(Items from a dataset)
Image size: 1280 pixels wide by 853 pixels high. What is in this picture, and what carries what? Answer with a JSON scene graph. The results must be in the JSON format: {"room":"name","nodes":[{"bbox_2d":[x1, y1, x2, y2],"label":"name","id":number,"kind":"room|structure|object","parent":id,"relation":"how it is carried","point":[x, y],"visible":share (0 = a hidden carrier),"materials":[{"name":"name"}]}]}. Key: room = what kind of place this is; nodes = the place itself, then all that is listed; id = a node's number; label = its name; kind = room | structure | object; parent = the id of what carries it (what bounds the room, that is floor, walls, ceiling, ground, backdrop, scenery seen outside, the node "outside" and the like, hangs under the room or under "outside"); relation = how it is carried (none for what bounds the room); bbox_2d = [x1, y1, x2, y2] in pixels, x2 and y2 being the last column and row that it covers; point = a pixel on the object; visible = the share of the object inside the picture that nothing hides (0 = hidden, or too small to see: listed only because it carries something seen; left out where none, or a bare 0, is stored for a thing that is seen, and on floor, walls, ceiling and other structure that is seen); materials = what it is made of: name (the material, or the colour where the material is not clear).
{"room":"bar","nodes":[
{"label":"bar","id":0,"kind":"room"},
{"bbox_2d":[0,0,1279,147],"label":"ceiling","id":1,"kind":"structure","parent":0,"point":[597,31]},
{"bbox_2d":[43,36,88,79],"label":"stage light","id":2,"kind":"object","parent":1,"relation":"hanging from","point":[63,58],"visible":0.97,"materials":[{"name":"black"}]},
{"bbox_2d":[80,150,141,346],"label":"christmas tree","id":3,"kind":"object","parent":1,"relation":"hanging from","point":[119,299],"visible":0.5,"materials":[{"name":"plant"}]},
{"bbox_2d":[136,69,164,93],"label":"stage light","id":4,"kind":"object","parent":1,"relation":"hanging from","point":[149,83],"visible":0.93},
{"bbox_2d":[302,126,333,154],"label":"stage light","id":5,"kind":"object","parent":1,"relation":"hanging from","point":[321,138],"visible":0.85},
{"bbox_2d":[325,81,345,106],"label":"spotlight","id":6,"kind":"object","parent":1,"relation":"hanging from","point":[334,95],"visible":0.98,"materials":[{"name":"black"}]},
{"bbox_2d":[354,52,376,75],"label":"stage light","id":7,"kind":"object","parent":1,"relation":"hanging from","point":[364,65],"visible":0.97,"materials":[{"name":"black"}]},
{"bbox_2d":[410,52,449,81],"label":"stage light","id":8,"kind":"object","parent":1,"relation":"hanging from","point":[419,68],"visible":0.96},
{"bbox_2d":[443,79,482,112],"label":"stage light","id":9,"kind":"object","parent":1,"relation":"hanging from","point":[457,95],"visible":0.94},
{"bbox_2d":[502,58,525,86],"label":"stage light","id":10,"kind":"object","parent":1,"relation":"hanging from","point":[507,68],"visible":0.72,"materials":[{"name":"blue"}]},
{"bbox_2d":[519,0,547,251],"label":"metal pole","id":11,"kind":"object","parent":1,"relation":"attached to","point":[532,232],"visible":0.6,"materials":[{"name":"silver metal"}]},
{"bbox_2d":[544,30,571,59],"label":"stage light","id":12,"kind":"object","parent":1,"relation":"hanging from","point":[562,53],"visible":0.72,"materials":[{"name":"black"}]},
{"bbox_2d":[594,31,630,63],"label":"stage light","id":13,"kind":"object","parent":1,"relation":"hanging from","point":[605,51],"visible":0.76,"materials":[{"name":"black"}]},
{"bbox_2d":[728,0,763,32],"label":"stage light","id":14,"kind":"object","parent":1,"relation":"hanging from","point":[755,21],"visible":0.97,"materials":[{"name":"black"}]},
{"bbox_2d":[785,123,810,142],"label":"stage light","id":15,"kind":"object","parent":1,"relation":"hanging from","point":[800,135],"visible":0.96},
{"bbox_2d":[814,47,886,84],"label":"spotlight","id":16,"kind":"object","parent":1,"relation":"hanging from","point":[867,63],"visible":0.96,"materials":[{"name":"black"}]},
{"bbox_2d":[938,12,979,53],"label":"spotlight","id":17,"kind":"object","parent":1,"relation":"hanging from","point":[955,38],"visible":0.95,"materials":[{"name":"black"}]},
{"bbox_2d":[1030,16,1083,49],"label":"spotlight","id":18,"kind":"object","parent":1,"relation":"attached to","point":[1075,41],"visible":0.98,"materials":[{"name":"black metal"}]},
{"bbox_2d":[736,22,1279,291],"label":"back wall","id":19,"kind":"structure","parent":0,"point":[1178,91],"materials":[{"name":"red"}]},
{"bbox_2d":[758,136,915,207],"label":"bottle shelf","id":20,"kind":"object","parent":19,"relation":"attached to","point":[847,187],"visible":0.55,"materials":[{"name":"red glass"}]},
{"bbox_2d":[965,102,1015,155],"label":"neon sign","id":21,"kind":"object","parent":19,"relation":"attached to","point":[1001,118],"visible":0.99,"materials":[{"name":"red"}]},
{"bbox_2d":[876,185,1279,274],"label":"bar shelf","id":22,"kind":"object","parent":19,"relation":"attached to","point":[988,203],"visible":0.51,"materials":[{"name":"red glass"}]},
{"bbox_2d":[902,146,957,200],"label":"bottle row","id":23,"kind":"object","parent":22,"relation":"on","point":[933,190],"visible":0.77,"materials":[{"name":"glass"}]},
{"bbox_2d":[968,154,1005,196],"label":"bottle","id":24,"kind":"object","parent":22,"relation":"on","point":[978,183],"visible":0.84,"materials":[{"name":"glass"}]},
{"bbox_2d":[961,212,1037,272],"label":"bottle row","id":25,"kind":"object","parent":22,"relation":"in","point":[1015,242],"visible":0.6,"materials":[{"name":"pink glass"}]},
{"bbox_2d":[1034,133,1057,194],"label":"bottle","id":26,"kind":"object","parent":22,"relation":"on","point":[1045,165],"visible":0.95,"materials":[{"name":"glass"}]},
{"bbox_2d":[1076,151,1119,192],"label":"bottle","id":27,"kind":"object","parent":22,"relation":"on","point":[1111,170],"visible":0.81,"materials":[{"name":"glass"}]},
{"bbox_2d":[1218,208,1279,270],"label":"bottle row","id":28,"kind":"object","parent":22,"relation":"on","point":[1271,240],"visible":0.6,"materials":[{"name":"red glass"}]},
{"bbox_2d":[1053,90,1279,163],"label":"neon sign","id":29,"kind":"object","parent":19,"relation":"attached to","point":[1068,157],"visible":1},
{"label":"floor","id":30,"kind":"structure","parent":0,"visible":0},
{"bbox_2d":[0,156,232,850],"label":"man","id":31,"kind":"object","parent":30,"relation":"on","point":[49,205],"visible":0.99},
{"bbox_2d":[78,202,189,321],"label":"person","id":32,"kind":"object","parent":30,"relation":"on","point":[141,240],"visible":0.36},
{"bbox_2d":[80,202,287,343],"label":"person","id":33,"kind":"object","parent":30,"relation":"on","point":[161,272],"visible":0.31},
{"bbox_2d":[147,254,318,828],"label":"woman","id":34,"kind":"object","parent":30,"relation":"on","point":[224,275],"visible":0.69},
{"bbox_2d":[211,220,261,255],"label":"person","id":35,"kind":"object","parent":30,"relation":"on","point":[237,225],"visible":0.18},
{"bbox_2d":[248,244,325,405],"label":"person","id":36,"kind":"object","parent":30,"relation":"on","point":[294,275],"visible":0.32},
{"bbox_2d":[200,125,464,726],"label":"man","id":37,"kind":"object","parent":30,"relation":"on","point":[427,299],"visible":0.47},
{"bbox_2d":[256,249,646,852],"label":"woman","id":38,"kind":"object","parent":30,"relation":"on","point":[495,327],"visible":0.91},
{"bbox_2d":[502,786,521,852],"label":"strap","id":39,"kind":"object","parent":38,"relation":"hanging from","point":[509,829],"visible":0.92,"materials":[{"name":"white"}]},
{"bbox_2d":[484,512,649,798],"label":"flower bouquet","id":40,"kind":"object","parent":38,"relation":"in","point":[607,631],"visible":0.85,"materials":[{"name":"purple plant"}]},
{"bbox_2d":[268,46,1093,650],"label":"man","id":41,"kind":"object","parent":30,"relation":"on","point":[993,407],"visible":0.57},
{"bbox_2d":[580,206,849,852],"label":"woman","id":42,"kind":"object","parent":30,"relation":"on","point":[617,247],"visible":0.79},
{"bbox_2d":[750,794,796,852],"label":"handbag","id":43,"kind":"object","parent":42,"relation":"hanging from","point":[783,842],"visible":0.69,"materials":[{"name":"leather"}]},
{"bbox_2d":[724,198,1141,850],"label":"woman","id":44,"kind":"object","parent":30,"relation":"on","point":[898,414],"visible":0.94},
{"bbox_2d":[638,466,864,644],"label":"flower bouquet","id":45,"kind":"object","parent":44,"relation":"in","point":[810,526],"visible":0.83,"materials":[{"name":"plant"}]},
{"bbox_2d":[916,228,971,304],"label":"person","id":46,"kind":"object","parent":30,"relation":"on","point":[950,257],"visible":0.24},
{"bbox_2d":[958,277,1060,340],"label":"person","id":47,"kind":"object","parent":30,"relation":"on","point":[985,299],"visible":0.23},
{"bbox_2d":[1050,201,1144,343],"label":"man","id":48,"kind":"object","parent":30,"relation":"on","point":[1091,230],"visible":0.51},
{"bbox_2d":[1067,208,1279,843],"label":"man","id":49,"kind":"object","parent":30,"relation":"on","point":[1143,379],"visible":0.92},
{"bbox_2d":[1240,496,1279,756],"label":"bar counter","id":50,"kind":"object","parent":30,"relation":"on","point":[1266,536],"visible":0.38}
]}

==

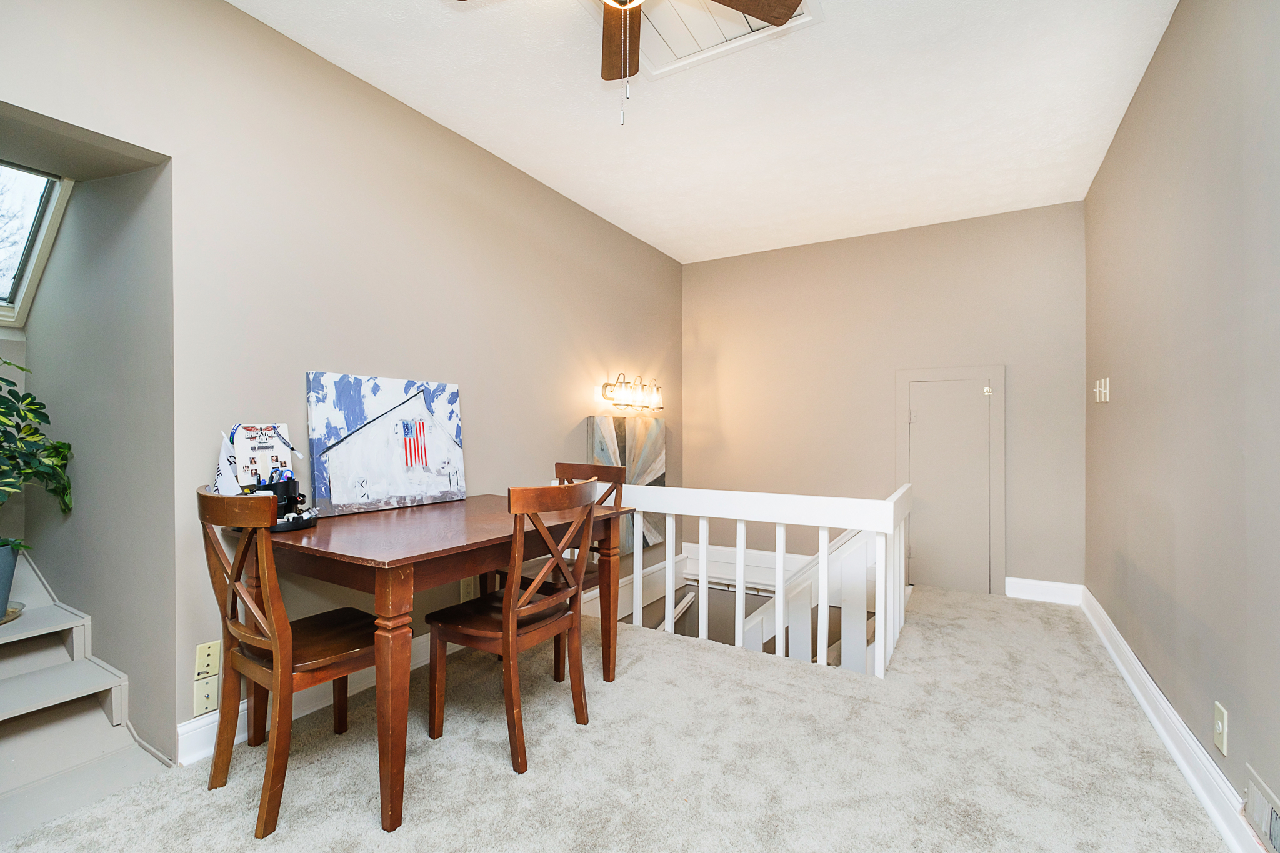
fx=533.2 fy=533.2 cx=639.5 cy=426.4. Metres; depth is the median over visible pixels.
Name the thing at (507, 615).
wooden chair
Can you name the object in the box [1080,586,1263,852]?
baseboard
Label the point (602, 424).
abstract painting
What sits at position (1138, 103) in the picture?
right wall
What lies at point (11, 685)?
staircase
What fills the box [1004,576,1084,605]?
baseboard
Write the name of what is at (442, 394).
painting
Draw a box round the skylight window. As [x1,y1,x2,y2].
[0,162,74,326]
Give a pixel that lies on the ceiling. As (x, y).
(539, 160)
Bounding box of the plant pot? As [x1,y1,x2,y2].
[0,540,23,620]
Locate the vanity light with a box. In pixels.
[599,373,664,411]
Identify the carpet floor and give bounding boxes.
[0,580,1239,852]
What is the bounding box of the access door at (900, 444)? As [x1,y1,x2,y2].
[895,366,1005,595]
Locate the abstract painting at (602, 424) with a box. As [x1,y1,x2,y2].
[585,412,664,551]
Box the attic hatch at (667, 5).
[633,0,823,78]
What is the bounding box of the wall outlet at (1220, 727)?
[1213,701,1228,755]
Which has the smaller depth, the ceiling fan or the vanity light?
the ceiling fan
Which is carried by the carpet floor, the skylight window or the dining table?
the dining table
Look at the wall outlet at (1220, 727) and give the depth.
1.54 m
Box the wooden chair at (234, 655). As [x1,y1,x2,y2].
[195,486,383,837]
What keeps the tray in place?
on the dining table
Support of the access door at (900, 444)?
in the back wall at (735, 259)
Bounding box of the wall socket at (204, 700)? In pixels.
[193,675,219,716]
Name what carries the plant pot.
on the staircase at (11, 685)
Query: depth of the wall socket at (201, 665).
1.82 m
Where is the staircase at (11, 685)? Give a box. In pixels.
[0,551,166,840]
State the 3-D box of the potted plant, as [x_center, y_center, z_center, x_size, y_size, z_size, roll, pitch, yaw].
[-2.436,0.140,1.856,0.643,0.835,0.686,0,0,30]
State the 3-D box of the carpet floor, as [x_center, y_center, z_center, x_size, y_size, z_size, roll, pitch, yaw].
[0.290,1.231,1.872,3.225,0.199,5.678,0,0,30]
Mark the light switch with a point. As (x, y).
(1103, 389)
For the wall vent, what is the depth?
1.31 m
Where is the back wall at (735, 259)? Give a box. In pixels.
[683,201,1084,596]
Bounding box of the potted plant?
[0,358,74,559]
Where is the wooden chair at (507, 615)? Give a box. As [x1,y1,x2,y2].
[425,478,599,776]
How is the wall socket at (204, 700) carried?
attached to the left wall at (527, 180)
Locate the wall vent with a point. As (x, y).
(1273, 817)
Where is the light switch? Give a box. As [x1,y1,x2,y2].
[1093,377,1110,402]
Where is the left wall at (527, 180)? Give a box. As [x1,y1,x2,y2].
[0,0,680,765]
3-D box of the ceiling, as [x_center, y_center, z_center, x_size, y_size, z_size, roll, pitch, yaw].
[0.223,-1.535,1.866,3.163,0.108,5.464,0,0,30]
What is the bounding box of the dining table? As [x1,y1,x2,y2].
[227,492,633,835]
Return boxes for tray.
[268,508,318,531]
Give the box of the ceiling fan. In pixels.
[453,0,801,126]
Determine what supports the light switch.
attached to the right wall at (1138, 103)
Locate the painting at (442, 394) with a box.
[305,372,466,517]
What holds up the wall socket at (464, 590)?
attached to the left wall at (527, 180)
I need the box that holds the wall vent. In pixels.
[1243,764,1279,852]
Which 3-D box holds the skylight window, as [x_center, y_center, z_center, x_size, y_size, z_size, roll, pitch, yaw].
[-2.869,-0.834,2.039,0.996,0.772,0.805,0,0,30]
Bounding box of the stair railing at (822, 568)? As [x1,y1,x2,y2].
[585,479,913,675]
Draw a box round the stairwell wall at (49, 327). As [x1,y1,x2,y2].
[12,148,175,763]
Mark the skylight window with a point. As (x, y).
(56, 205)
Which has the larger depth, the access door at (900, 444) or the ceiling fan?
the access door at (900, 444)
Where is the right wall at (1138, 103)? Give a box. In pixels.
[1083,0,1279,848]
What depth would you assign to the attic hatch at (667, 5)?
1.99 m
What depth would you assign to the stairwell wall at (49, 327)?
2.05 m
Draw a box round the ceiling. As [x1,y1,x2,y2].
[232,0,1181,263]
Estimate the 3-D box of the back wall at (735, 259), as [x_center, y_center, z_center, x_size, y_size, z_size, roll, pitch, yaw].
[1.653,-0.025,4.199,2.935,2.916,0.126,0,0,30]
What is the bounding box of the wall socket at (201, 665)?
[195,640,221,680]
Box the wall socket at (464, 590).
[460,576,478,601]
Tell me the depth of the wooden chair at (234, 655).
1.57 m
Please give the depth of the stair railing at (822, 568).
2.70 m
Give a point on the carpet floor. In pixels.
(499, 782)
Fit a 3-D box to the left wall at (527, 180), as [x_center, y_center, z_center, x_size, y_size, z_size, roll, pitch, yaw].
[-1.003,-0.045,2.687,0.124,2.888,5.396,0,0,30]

...

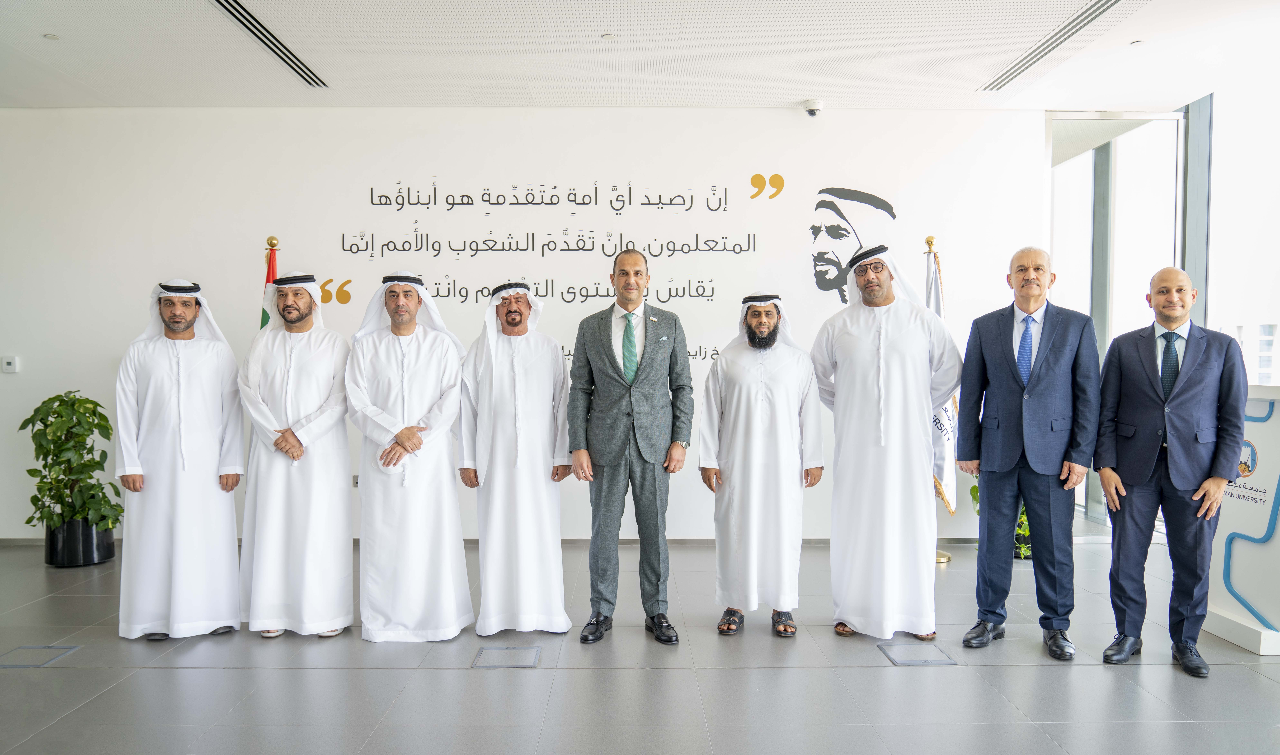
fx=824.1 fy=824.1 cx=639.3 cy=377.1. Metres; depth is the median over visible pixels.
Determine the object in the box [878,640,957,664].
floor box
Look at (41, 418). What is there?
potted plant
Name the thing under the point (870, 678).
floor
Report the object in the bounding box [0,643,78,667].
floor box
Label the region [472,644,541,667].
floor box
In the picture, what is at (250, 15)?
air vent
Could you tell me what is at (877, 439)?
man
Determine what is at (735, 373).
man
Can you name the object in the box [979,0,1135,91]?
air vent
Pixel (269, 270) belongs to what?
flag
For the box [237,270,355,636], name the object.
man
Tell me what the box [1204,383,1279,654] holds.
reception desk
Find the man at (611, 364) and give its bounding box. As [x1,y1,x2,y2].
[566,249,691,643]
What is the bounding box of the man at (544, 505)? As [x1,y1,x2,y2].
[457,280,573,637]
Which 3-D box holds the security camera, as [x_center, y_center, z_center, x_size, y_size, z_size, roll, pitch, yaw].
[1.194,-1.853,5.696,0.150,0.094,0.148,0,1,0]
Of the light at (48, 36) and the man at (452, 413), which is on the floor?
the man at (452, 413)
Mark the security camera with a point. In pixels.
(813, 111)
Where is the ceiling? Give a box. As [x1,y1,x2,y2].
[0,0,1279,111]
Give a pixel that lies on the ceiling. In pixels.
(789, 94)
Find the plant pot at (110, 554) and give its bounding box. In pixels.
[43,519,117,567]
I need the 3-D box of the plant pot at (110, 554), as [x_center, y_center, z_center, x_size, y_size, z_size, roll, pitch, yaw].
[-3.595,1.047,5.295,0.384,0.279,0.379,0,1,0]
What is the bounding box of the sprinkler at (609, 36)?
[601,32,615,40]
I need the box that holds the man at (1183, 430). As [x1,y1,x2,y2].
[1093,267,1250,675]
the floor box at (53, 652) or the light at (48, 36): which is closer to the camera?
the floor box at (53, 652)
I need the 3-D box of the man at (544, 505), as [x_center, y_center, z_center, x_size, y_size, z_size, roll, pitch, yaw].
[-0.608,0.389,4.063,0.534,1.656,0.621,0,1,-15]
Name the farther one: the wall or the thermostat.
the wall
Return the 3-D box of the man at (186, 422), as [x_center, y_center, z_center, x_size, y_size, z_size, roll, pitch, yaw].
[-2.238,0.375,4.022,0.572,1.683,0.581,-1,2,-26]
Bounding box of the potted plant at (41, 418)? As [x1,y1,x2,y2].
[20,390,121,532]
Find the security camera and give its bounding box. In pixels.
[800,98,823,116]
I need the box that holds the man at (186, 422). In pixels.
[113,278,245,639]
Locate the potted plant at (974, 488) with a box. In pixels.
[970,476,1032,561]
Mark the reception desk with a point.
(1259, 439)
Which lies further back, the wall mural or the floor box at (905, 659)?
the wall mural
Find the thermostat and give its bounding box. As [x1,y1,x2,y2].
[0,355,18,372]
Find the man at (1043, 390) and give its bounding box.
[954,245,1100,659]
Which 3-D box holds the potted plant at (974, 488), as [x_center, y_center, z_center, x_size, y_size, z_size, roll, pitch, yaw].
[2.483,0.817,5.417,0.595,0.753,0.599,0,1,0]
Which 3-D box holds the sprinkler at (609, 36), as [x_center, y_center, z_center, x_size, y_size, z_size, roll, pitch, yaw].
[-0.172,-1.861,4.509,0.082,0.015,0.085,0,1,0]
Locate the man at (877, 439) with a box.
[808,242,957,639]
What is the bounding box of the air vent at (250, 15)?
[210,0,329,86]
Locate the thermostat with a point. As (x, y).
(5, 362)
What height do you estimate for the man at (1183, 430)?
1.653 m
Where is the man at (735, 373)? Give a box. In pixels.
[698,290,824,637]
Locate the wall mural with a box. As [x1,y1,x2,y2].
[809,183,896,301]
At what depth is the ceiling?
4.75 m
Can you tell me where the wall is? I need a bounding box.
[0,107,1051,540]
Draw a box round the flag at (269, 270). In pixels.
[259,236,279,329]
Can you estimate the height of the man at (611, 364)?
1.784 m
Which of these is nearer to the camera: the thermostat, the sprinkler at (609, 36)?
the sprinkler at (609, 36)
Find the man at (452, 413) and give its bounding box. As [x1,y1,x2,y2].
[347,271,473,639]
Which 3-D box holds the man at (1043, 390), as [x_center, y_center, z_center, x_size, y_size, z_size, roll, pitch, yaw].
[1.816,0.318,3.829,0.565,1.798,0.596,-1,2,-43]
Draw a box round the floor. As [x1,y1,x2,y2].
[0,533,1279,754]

_Task statement_
Which lines of the data include the string "Metres"? Find them and copy each one.

_Written response_
fx=533.2 fy=533.2 cx=639.5 cy=426.4. Metres; depth is the median over visible pixels.
fx=824.1 fy=824.1 cx=639.3 cy=377.1. Metres; depth is the median over visible pixels.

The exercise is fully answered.